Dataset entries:
· · · · · · ·

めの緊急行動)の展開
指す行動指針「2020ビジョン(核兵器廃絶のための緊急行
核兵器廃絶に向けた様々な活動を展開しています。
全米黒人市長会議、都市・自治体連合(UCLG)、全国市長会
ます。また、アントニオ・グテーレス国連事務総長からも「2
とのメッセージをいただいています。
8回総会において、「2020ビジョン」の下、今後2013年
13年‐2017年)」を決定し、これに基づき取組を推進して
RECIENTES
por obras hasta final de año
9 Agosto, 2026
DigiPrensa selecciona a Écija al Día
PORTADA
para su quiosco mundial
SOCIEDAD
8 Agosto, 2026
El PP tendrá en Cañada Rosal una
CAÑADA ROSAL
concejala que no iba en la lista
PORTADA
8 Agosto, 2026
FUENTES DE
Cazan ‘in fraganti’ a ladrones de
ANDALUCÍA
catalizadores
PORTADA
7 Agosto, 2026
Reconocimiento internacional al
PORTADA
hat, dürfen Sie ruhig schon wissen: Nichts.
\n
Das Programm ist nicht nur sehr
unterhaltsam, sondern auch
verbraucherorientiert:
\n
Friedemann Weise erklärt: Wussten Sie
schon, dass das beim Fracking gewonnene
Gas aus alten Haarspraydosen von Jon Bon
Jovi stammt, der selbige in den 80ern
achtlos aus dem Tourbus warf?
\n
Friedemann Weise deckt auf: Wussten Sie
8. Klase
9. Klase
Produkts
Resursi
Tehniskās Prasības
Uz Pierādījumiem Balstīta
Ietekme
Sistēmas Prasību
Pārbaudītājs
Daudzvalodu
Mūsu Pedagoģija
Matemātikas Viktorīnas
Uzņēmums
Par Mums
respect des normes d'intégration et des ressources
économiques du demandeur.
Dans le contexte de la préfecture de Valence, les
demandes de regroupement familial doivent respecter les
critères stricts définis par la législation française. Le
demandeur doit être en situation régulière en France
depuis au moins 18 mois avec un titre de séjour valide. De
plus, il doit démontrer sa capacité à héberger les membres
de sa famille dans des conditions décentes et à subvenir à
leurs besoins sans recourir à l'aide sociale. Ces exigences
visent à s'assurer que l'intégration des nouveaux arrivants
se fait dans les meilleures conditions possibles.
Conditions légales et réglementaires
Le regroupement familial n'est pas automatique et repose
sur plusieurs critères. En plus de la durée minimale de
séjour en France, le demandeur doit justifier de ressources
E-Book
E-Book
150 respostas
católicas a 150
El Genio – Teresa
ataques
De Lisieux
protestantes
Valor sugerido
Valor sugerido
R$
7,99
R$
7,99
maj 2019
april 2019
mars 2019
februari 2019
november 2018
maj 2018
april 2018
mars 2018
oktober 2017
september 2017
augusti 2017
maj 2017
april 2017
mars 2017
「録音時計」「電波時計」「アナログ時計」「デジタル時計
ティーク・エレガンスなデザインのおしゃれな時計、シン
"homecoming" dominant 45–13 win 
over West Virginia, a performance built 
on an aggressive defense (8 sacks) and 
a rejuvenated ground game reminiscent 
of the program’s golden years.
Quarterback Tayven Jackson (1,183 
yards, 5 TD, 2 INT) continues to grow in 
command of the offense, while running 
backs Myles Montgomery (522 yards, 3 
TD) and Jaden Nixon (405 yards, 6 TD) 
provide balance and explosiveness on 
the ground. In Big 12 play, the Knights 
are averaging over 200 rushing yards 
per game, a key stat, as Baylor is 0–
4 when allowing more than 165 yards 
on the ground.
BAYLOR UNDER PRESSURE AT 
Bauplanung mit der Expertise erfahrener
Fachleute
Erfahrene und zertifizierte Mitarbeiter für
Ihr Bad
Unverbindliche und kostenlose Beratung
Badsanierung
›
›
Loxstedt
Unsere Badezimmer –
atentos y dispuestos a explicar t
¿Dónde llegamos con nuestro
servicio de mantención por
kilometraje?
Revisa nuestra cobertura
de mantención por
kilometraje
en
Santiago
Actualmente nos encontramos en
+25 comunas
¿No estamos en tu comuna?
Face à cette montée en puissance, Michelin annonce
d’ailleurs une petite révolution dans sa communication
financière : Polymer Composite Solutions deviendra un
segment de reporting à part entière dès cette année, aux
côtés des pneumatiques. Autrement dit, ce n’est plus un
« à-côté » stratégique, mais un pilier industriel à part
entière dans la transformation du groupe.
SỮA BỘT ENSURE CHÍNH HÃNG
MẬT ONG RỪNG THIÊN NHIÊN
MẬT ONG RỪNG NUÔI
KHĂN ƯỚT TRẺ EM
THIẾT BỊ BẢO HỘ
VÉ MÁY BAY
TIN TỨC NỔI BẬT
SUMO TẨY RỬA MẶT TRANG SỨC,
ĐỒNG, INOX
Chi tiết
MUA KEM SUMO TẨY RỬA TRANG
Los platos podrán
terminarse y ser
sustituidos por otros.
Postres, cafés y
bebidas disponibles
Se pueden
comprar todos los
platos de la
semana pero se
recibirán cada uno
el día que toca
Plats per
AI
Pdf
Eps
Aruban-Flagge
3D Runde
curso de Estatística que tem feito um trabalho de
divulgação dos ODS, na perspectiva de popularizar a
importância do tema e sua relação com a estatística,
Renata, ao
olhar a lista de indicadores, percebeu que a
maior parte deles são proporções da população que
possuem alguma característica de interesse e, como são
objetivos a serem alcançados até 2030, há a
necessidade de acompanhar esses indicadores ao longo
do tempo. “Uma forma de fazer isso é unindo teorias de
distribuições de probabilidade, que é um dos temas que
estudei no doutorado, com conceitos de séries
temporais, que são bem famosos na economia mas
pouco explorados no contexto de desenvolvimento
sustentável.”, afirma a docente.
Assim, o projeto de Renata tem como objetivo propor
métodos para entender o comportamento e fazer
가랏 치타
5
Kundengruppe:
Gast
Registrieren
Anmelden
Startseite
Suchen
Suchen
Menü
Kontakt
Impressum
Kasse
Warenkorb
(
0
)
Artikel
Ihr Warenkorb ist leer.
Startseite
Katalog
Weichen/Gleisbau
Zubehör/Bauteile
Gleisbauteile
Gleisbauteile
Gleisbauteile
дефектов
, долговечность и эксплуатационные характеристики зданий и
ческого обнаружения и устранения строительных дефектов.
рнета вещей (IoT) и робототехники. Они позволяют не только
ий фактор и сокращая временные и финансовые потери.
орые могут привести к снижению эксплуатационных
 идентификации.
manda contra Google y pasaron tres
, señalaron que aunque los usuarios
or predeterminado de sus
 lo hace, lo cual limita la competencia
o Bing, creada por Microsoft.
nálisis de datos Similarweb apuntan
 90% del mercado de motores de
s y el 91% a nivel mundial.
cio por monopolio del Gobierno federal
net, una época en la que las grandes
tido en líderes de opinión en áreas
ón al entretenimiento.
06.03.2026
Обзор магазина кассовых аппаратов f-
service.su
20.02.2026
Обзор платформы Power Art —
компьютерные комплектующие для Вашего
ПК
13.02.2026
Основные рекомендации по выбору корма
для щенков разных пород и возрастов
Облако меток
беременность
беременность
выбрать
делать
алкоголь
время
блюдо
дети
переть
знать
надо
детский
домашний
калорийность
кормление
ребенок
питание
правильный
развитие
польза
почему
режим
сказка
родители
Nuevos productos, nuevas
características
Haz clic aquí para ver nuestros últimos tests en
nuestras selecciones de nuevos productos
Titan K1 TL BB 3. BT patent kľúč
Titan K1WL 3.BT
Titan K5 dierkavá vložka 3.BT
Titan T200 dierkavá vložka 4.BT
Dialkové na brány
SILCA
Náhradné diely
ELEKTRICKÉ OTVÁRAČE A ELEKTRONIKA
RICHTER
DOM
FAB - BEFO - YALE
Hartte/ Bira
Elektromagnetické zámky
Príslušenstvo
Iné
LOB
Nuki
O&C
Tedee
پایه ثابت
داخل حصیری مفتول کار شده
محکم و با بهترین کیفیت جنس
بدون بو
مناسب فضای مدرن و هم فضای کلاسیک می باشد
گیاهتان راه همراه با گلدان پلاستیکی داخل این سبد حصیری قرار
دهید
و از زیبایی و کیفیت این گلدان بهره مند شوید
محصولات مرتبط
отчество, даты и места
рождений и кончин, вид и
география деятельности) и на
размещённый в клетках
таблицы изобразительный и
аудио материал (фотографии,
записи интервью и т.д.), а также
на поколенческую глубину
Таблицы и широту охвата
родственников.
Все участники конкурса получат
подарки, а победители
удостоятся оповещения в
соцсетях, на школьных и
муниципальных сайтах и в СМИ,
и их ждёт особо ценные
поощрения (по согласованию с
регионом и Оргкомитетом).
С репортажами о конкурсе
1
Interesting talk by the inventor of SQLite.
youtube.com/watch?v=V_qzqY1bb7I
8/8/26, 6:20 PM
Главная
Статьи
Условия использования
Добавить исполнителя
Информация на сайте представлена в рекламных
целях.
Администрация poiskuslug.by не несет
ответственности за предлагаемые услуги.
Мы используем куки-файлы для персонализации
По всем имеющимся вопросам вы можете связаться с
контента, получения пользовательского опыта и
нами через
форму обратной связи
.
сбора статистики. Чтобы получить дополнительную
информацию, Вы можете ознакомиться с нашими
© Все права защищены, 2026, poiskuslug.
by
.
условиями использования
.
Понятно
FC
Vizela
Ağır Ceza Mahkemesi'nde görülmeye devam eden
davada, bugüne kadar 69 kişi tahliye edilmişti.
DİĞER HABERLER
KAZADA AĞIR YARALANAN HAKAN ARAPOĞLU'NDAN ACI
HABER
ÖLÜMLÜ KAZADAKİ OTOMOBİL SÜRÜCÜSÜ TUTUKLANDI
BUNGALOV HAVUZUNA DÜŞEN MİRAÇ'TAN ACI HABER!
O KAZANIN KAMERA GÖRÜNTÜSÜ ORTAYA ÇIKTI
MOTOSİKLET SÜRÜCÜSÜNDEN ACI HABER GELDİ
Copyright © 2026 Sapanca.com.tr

· · · · · · ·

Please copy, word for word, every line from the first line of the records through the line containing "Conditions légales et réglementaires", with both of those lines included and nothing else.

▶ _Answer area_
めの緊急行動)の展開
指す行動指針「2020ビジョン(核兵器廃絶のための緊急行
核兵器廃絶に向けた様々な活動を展開しています。
全米黒人市長会議、都市・自治体連合(UCLG)、全国市長会
ます。また、アントニオ・グテーレス国連事務総長からも「2
とのメッセージをいただいています。
8回総会において、「2020ビジョン」の下、今後2013年
13年‐2017年)」を決定し、これに基づき取組を推進して
RECIENTES
por obras hasta final de año
9 Agosto, 2026
DigiPrensa selecciona a Écija al Día
PORTADA
para su quiosco mundial
SOCIEDAD
8 Agosto, 2026
El PP tendrá en Cañada Rosal una
CAÑADA ROSAL
concejala que no iba en la lista
PORTADA
8 Agosto, 2026
FUENTES DE
Cazan ‘in fraganti’ a ladrones de
ANDALUCÍA
catalizadores
PORTADA
7 Agosto, 2026
Reconocimiento internacional al
PORTADA
hat, dürfen Sie ruhig schon wissen: Nichts.
\n
Das Programm ist nicht nur sehr
unterhaltsam, sondern auch
verbraucherorientiert:
\n
Friedemann Weise erklärt: Wussten Sie
schon, dass das beim Fracking gewonnene
Gas aus alten Haarspraydosen von Jon Bon
Jovi stammt, der selbige in den 80ern
achtlos aus dem Tourbus warf?
\n
Friedemann Weise deckt auf: Wussten Sie
8. Klase
9. Klase
Produkts
Resursi
Tehniskās Prasības
Uz Pierādījumiem Balstīta
Ietekme
Sistēmas Prasību
Pārbaudītājs
Daudzvalodu
Mūsu Pedagoģija
Matemātikas Viktorīnas
Uzņēmums
Par Mums
respect des normes d'intégration et des ressources
économiques du demandeur.
Dans le contexte de la préfecture de Valence, les
demandes de regroupement familial doivent respecter les
critères stricts définis par la législation française. Le
demandeur doit être en situation régulière en France
depuis au moins 18 mois avec un titre de séjour valide. De
plus, il doit démontrer sa capacité à héberger les membres
de sa famille dans des conditions décentes et à subvenir à
leurs besoins sans recourir à l'aide sociale. Ces exigences
visent à s'assurer que l'intégration des nouveaux arrivants
se fait dans les meilleures conditions possibles.
Conditions légales et réglementaires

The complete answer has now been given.